Forum Discussion

dbaimakov's avatar
dbaimakov
Icon for Altocumulus rankAltocumulus
Jul 04, 2023

BoT Defense Profile, Signature Enforcement

Recently, I implemented a BoT Defense/logging profile in transparent mode, expecting the profile to "learn" from the traffic generated by bots. During the initial "learning mode period," I hoped the profile to perform the following tasks:

  • Check for mouse movement and keystrokes to detect human-like behavior.
  • Track requests that deviate from the expected sequence or fail to request objects in a manner consistent with human browsing patterns.
  • Utilize JavaScript to fingerprint browser characteristics and assign an internal score to evaluate if a browser meets the expected features. (I see that blocking for this setting would be a must, however)

Due to the presence of numerous performance testing and stress testing tools that use outdated browsers, we are unable to enable Browser Verification. Will it affect the bullet points above?

When I created the profile, I noticed that it came preloaded with 950 attack signatures specifically to bots. However, after a month of continuous traffic, I observed that there were no signatures ready to be enforced, and there were no signatures waiting for traffic samples.  Could browser verification settings set to none also be the reason for no signature learning, for we have disabled that feature completely.  

I believe this could be because bot signatures are generally static and not as diverse as the advanced (OWASP/MITRE) threats covered by Security Learning and Blocking Settings for polices in F5 and that the actual mitigation comes from Bot Mitigation Settings (Trusted Bot, Untrusted Bot, Suspicious Browser, Malicious Bot, Rate Limiting)

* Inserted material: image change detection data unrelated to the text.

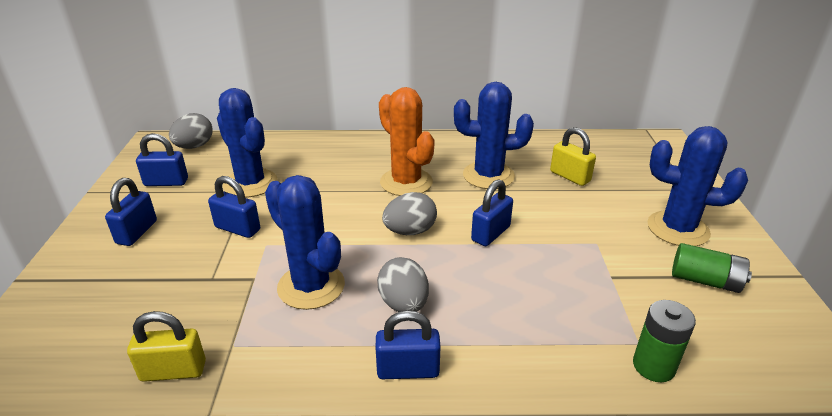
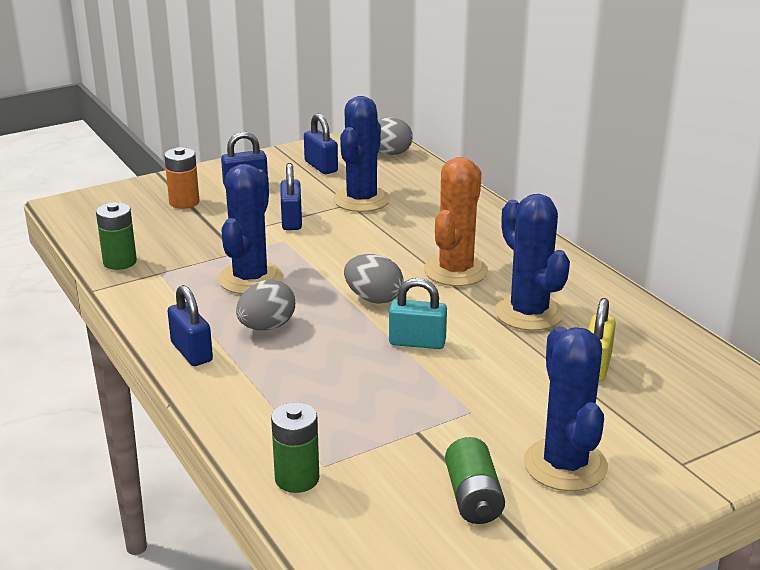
camera: 60 degrees right, 5 degrees down
yellow padlock [127,311,206,382] -> green battery [96,202,137,270]
blue padlock [471,179,513,246] -> turquoise padlock [389,278,447,349]
none -> orange battery [164,147,200,209]

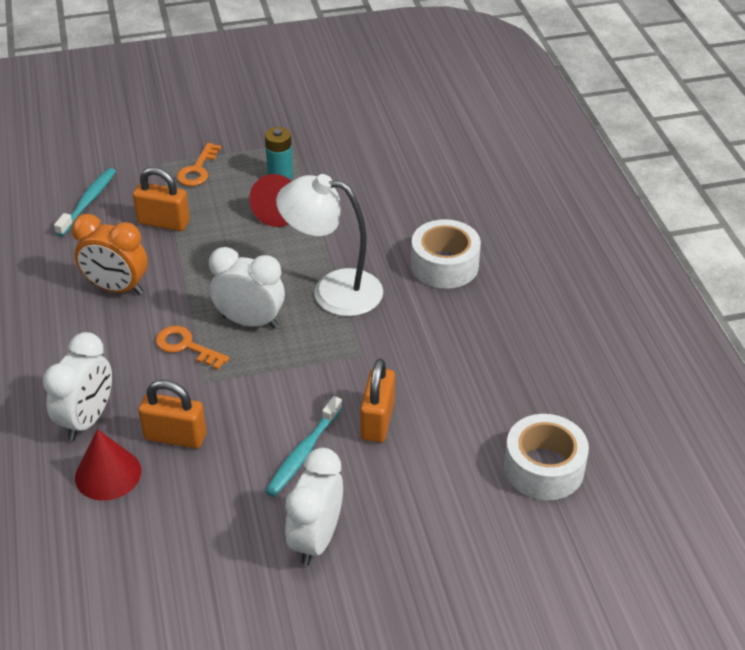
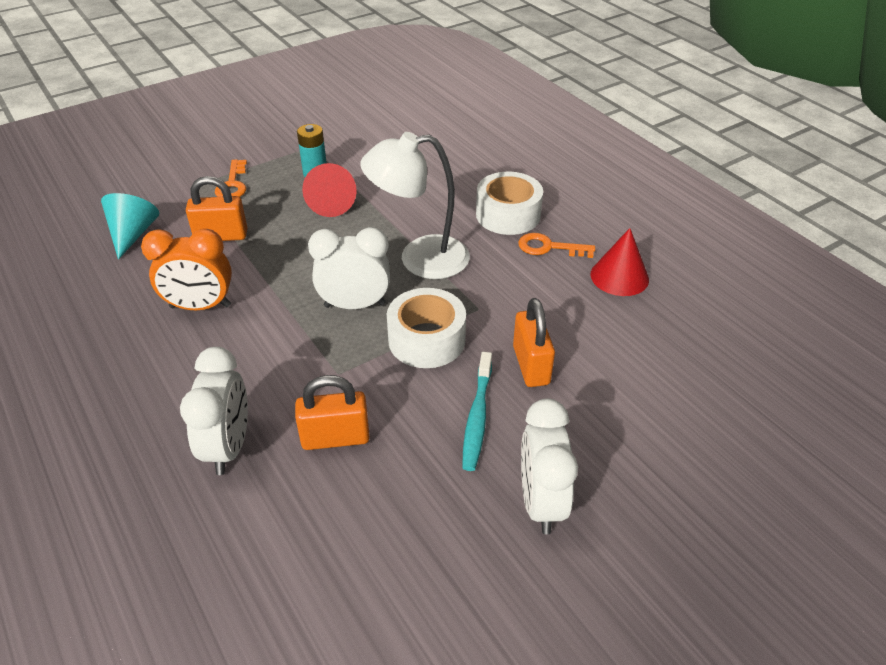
camera: 20 degrees left, 0 degrees up
turquoise toothbrush [54,168,116,236] -> turquoise cone [101,193,159,260]
red cone [75,429,141,501] -> red cone moved to [591,228,649,296]
orange key [156,326,229,370] -> orange key moved to [518,233,595,258]
white tape [504,414,589,500] -> white tape moved to [387,288,466,368]

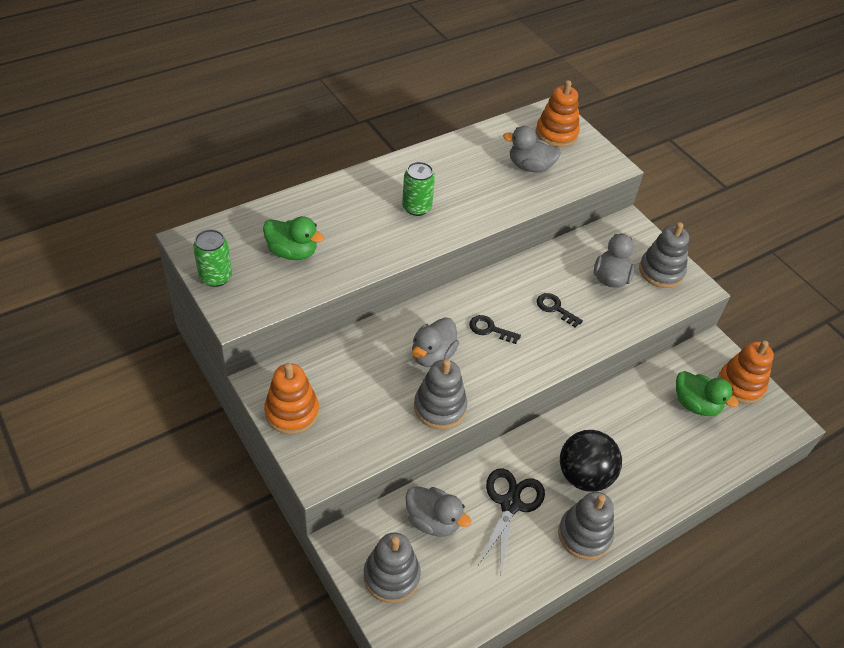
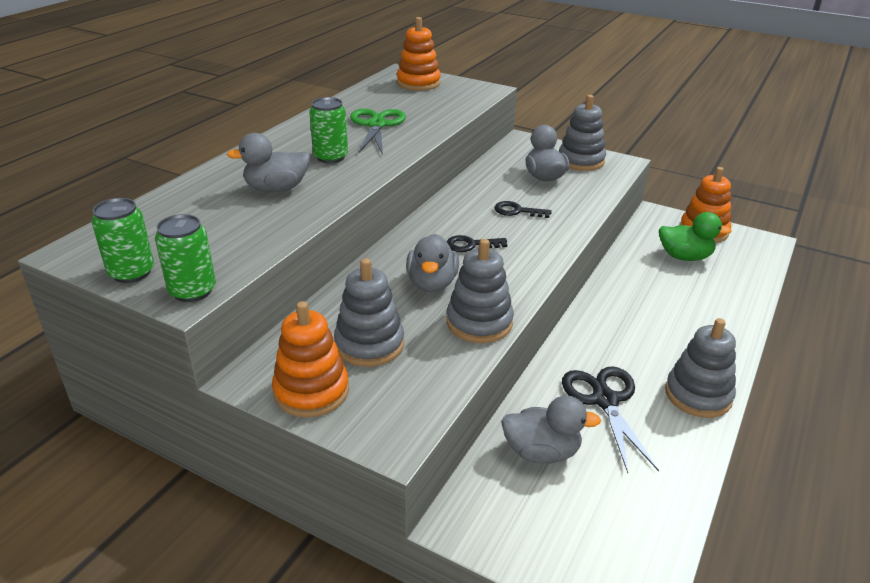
camera: 25 degrees left, 15 degrees down
green duck [263,216,324,260] -> none
grey stacking toy [363,532,421,603] -> grey stacking toy moved to [334,258,404,367]
grey duck [503,126,561,172] -> grey duck moved to [227,133,310,192]
black ball [560,430,622,492] -> none
none -> green can [155,214,216,302]
none -> green scissors [350,109,406,155]

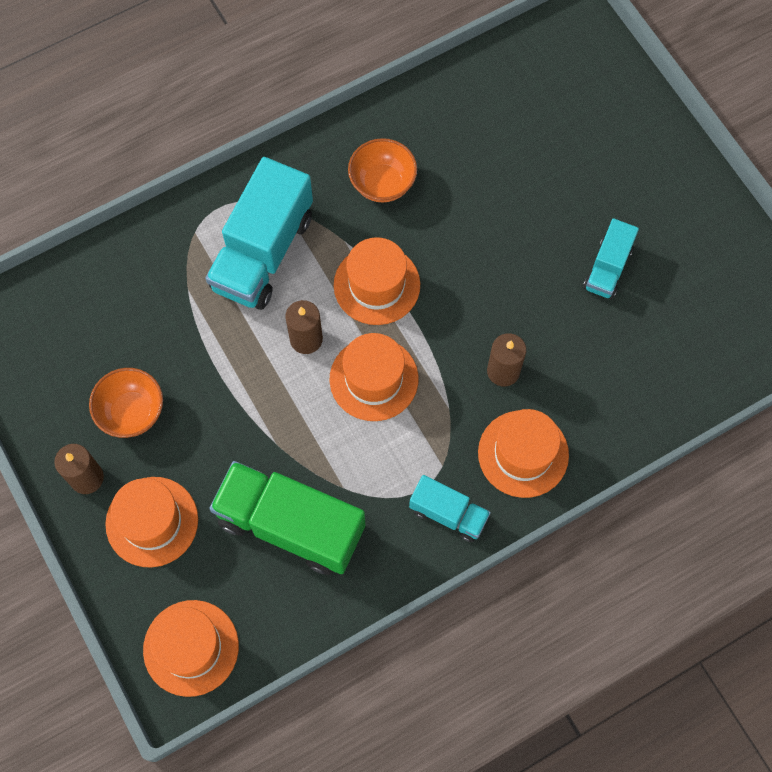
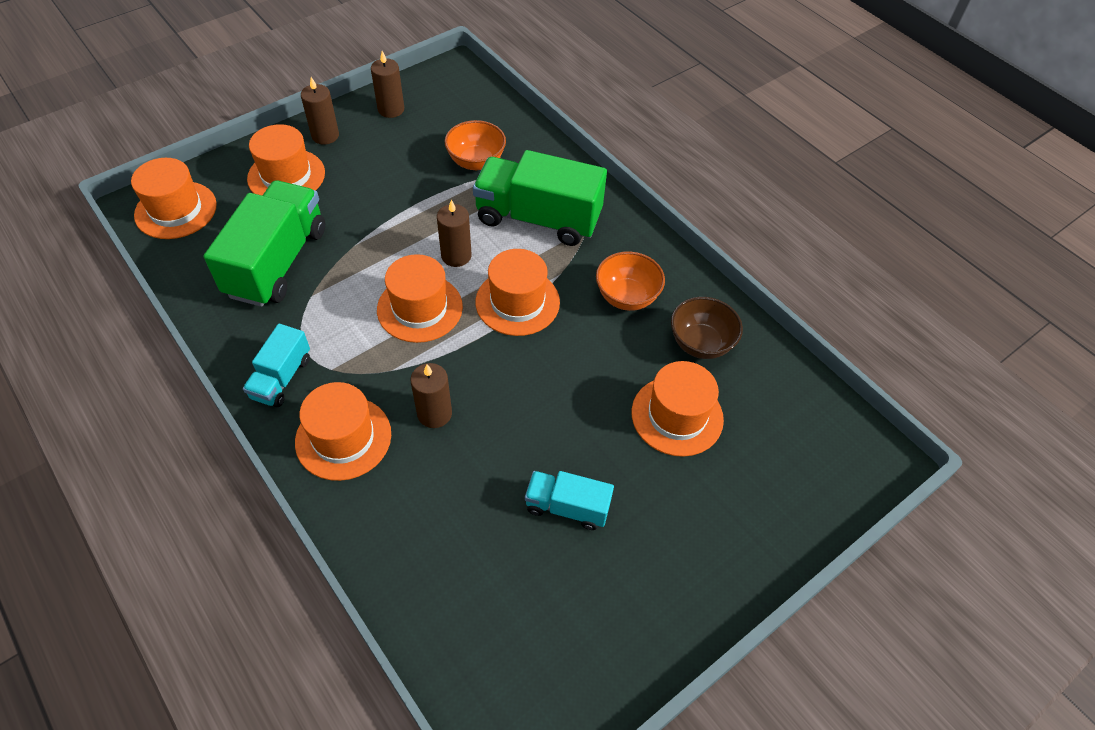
camera: 80 degrees right, 15 degrees down
orange bowl [89,368,163,438] -> orange bowl moved to [445,120,506,170]
turquoise truck [205,157,313,310] -> green truck [473,150,607,246]
none -> brown candle [371,51,404,118]
none -> orange hat [632,361,724,457]
none -> brown bowl [671,297,743,359]

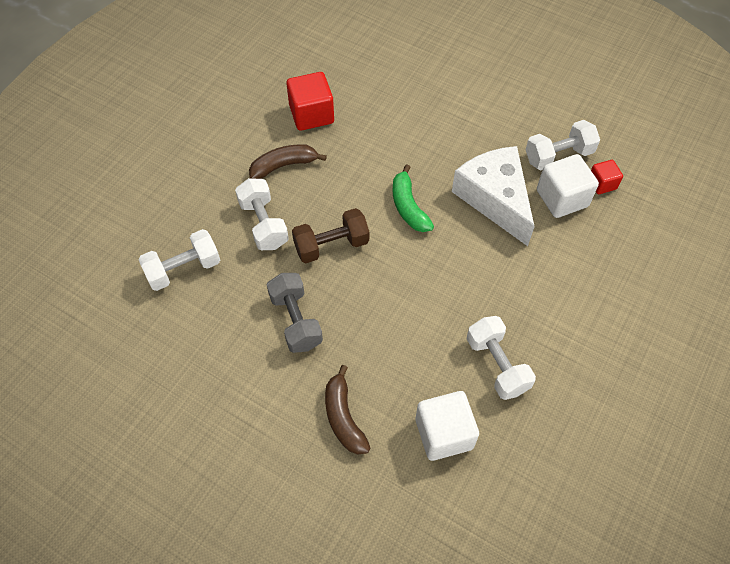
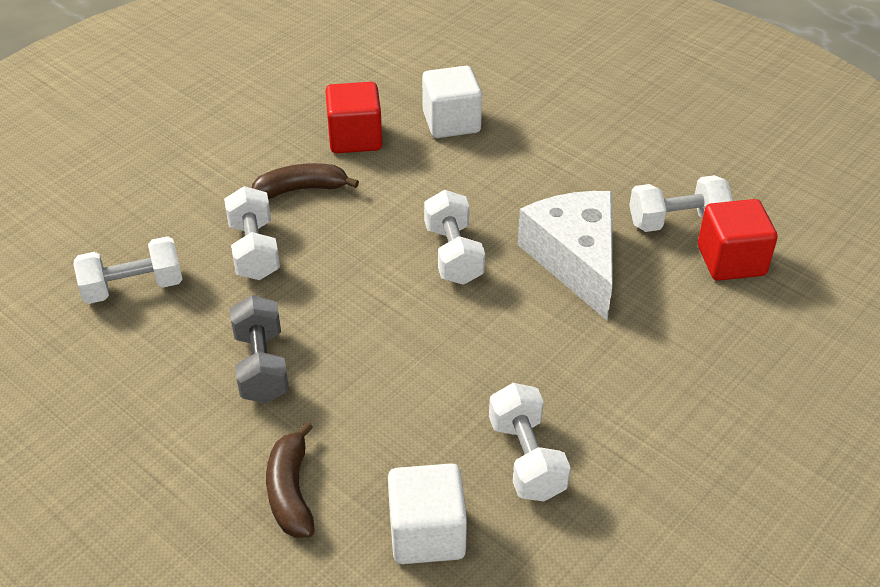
camera: 10 degrees right, 15 degrees down
brown dumbbell [292,208,369,263] -> none
green banana [393,164,434,232] -> white dumbbell [424,190,485,285]
white cube [537,154,599,218] -> white cube moved to [422,66,482,138]
red cube [591,160,623,194] -> red cube [698,199,778,281], size x1.76

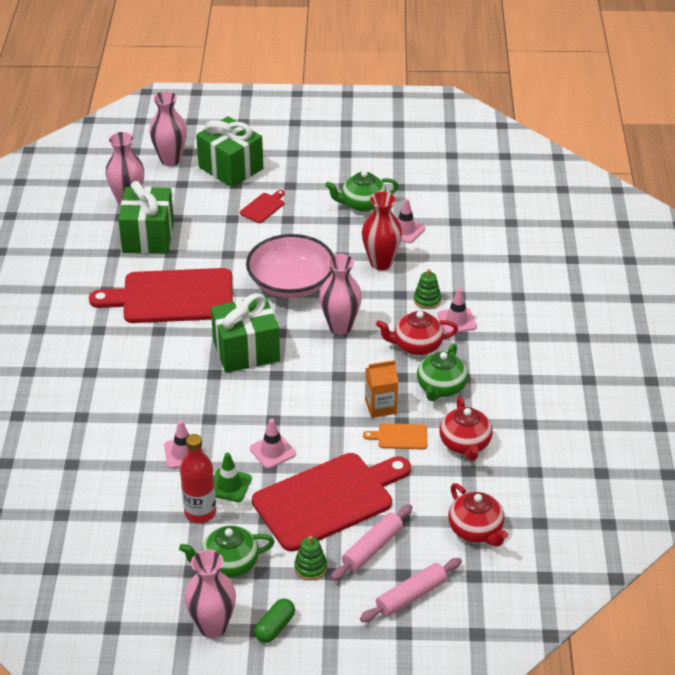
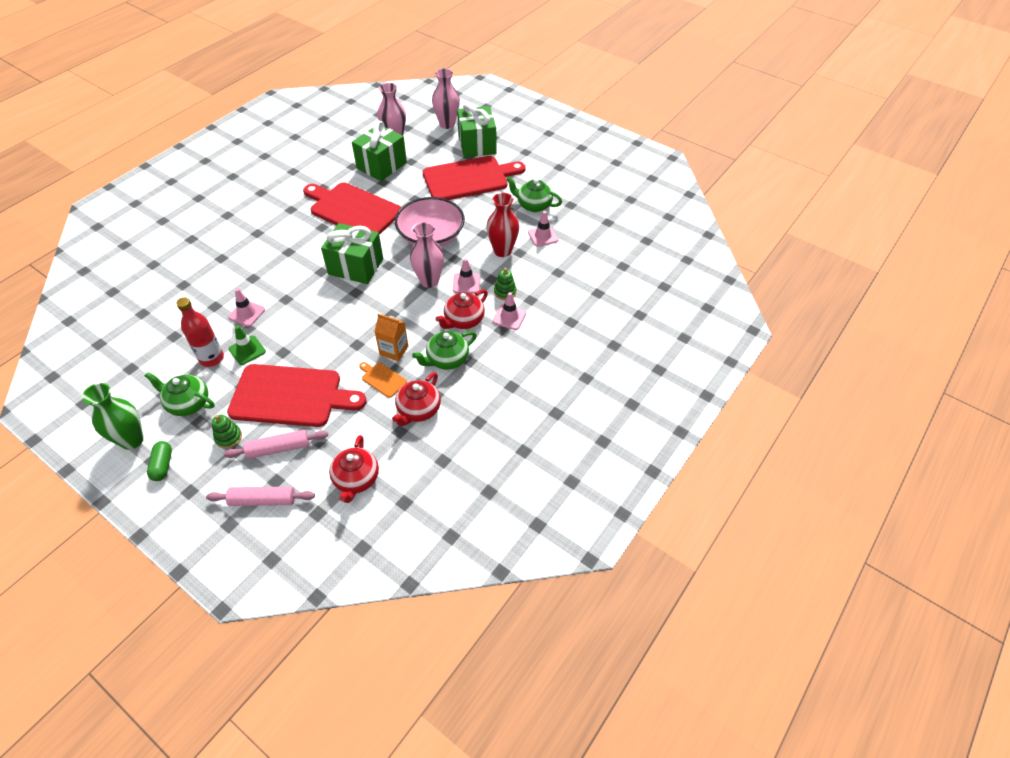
camera: 35 degrees right, 10 degrees up
pink vase [185,550,236,638] -> green vase [82,383,144,450]
red cutting board [240,190,285,223] -> red cutting board [423,156,526,200], size x2.44
pink traffic cone [250,419,296,469] -> pink traffic cone moved to [453,258,480,294]
green capsule [254,599,295,643] -> green capsule turned 75 degrees counterclockwise [147,441,172,481]
red teapot [376,311,458,355] -> red teapot turned 75 degrees counterclockwise [435,289,488,329]

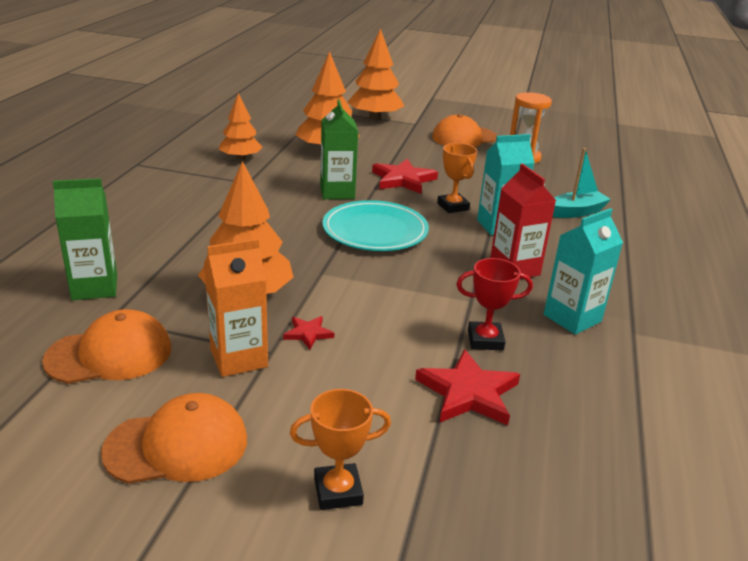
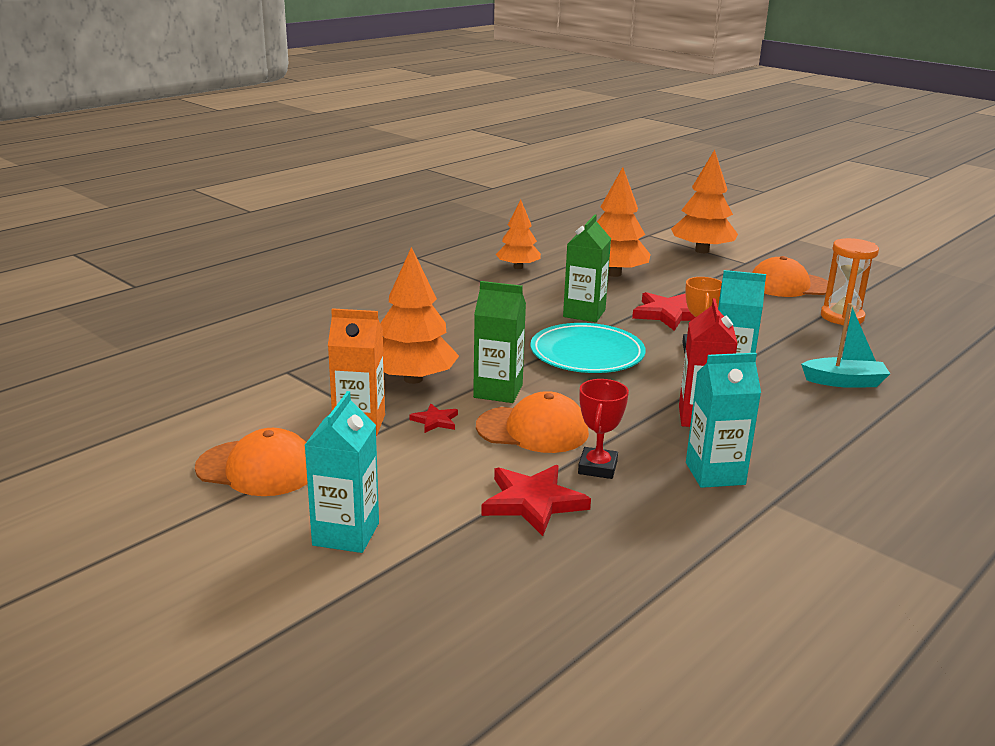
camera: 30 degrees right, 5 degrees down
orange cap [42,309,171,384] -> orange cap moved to [476,391,589,453]
green carton [53,178,117,300] -> green carton moved to [473,281,526,403]
orange trophy [290,389,391,510] -> turquoise carton [305,391,379,553]
red trophy [456,258,533,350] -> red trophy turned 75 degrees clockwise [578,379,629,479]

My question is: If I enable CAPTCHA for malicious bots, will the signatures from F5 950 intellectual property be utilized? Is it possible that true learning for these settings only starts when actual blocking is enabled?  Or will it be utilized based as soon as Bot Mitigation Settings are set to block or challenge at least known signatures?

  • Thank you everyone for your input, the issue seems to have resolved itself, the signagures must not have been staged long enough I suppose.